ENTRIES SUPPLIED:
-- Opening Marker --

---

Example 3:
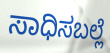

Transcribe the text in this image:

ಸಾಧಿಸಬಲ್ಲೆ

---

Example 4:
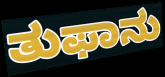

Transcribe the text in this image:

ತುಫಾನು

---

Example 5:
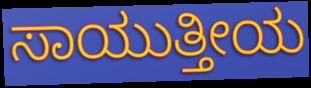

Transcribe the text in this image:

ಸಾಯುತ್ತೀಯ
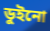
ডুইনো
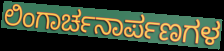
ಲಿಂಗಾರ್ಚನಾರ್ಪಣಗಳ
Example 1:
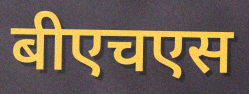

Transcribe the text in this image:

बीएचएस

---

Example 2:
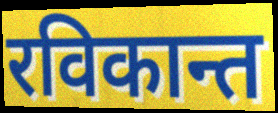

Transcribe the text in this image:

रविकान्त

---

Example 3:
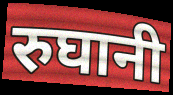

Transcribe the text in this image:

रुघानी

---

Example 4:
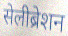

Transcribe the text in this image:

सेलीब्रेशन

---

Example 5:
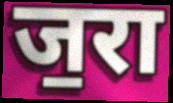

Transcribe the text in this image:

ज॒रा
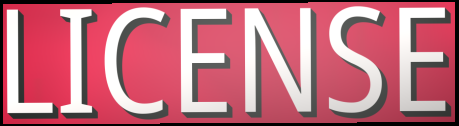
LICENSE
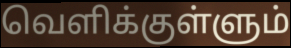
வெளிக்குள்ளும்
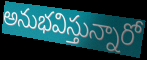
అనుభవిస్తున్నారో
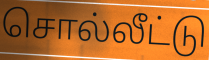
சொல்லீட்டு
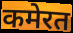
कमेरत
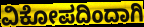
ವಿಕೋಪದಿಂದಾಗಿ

-- Closing Marker --

YOUR TASK:
Reproduce each entry verbatim, excluding any embedded images.

EXERCISE RESULT:
---

Example 3:

Transcribe the text in this image:

ಸಾಧಿಸಬಲ್ಲೆ

---

Example 4:

Transcribe the text in this image:

ತುಫಾನು

---

Example 5:

Transcribe the text in this image:

ಸಾಯುತ್ತೀಯ
ডুইনো
ಲಿಂಗಾರ್ಚನಾರ್ಪಣಗಳ
Example 1:

Transcribe the text in this image:

बीएचएस

---

Example 2:

Transcribe the text in this image:

रविकान्त

---

Example 3:

Transcribe the text in this image:

रुघानी

---

Example 4:

Transcribe the text in this image:

सेलीब्रेशन

---

Example 5:

Transcribe the text in this image:

ज॒रा
LICENSE
வெளிக்குள்ளும்
అనుభవిస్తున్నారో
சொல்லீட்டு
कमेरत
ವಿಕೋಪದಿಂದಾಗಿ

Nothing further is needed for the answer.